Wang Jing, Li Hong-Yan, Wang Hu-Shan, Su Zhen-Bo
Department of Respiratory Medicine, China-Japan Union Hospital of Jilin University, Changchun, China.
Department of Infections, China-Japan Union Hospital of Jilin University, Changchun, China.

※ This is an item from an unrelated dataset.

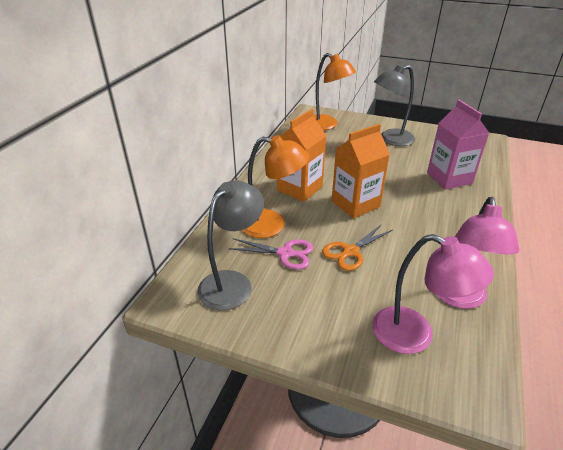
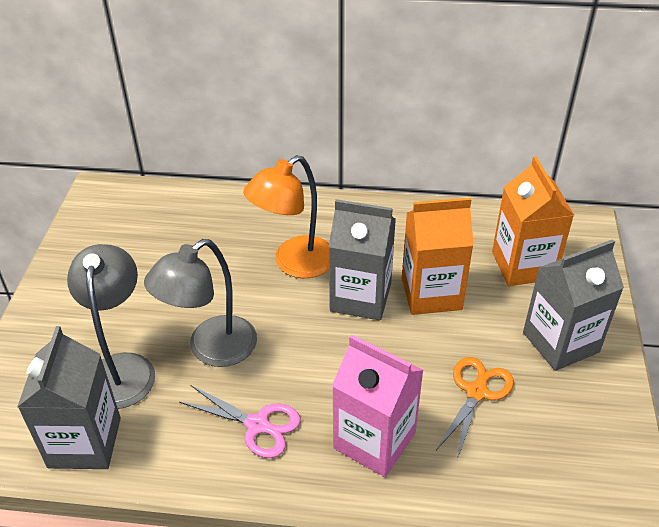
grey carton: 0 -> 3
orange lamp: 2 -> 1
pink lamp: 2 -> 0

Cell Physiol Biochem. 2018;51(2):692-710. doi: 10.1159/000495327. Epub 2018 Nov 21.
BACKGROUND/AIMS: Chronic respiratory conditions continue to plague millions of people worldwide. We aimed to elucidate the detailed mechanisms of microRNA-485 (miR-485) in airway smooth muscle cell (ASMC) proliferation and apoptosis in chronic asthmatic mice.

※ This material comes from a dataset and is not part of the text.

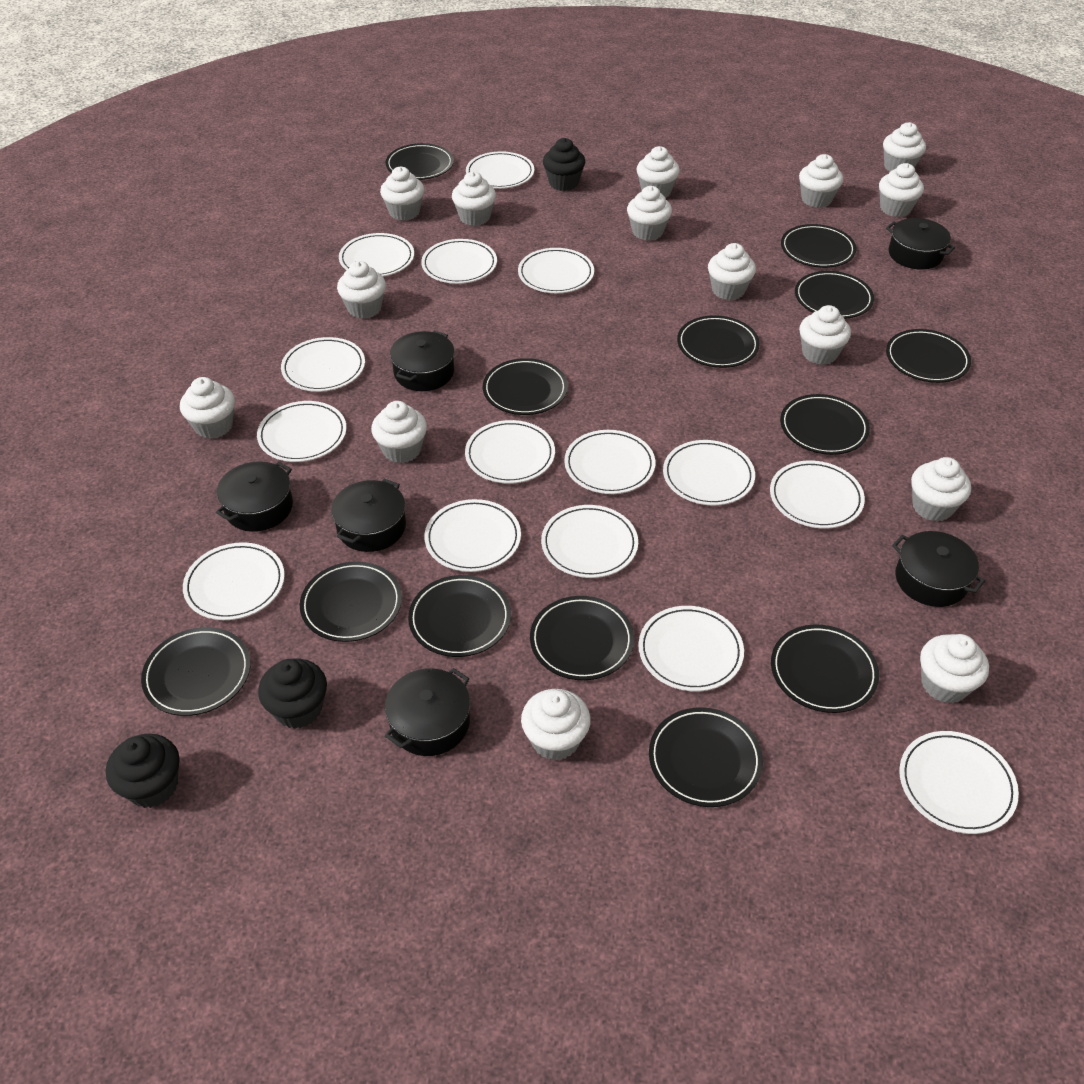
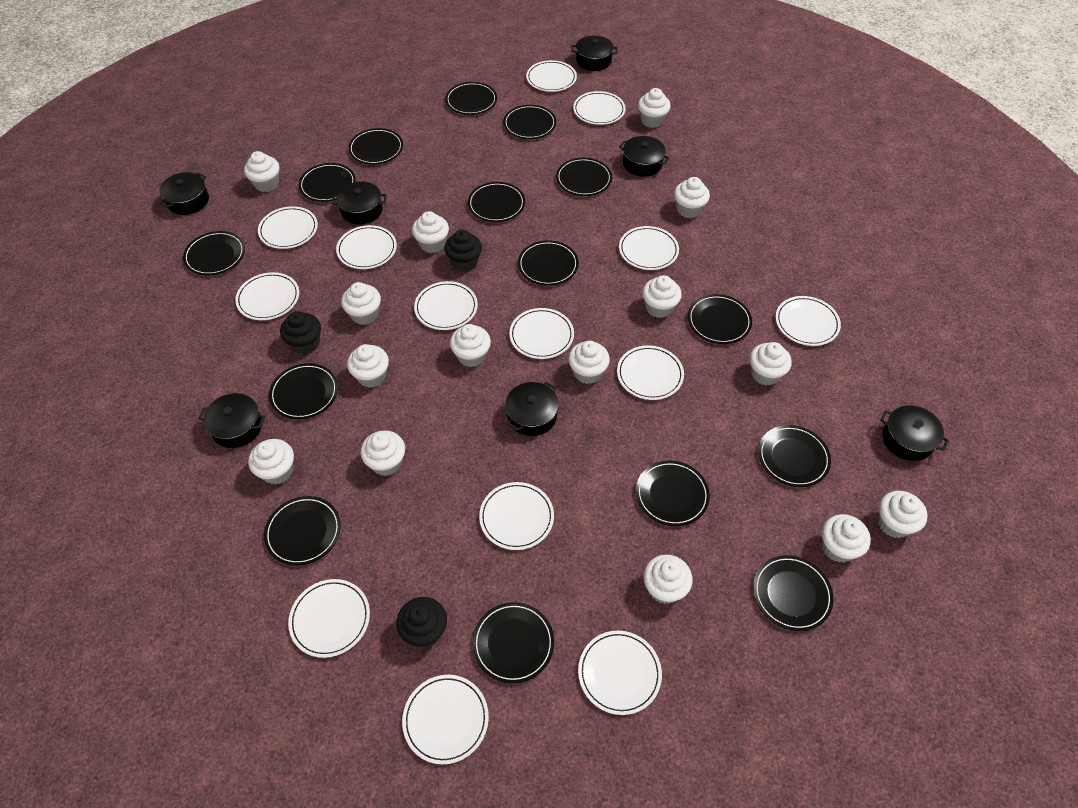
black plate: 13 -> 15
black pot: 6 -> 7
white plate: 15 -> 14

A mouse model of chronic asthma was established. Ovalbumin was used to induce chronic asthma in the mice. The levels of transforming growth factor β (TGF-β), interleukin (IL)-4, IL-5, IL-13 and IL-17 in bronchoalveolar lavage fluid in mice were measured by enzyme-linked immunoassays (ELISAs). ASMCs were transfected with miR-485 mimic, miR-485 inhibitor and siRNA-Smurf2. The reverse transcription quantitative polymerase chain reaction (RT-qPCR) and western blot analyses were applied to detect the mRNA and protein levels of Smurf2, α-SMA, TGF-β1 and decapentaplegic homolog (Smads). The MTT assay was utilized for cell proliferation, while flow cytometry was conducted to assess cell cycle distribution and apoptosis.
Lower expression of miR-485 and higher expression levels of TGF-β1, IL-4, IL-5, IL-13 and IL-17 were detected in mice with chronic asthma. Smurf2 was identified as the target gene of miR-485. Upregulation of miR-485 mimic and downregulation of Smurf2 decreased expression levels of Smurf2, α-SMA, TGF-β1 and Smad3, inhibited cell proliferation and increased apoptosis, while contrary results were observed in ASMCs transfected with miR-485 inhibitor.
Overexpressed miR-485 inhibits cell proliferation and promotes apoptosis of ASMCs through the Smurf2-mediated TGF-β/Smads signaling pathway in mice with chronic asthma.
背景/目的:慢性呼吸道疾病继续困扰着全球数百万人。我们旨在阐明微小RNA-485(miR-485)在慢性哮喘小鼠气道平滑肌细胞(ASMC)增殖和凋亡中的详细机制。
建立慢性哮喘小鼠模型。用卵清蛋白诱导小鼠慢性哮喘。通过酶联免疫吸附测定(ELISA)测量小鼠支气管肺泡灌洗液中转化生长因子β(TGF-β)、白细胞介素(IL)-4、IL-5、IL-13和IL-17的水平。用miR-485模拟物、miR-485抑制剂和siRNA-Smurf2转染ASMC。应用逆转录定量聚合酶链反应(RT-qPCR)和蛋白质印迹分析检测Smurf2、α-平滑肌肌动蛋白(α-SMA)、TGF-β1和果蝇蛋白(Smads)的mRNA和蛋白质水平。采用MTT法检测细胞增殖,同时进行流式细胞术评估细胞周期分布和凋亡。
在慢性哮喘小鼠中检测到miR-485表达降低,TGF-β1、IL-4、IL-5、IL-13和IL-17表达水平升高。Smurf2被鉴定为miR-485的靶基因。miR-485模拟物上调和Smurf2下调降低了Smurf2、α-SMA、TGF-β1和Smad3的表达水平,抑制细胞增殖并增加凋亡,而在转染miR-485抑制剂的ASMC中观察到相反的结果。
在慢性哮喘小鼠中,过表达的miR-485通过Smurf2介导的TGF-β/Smads信号通路抑制ASMC增殖并促进其凋亡。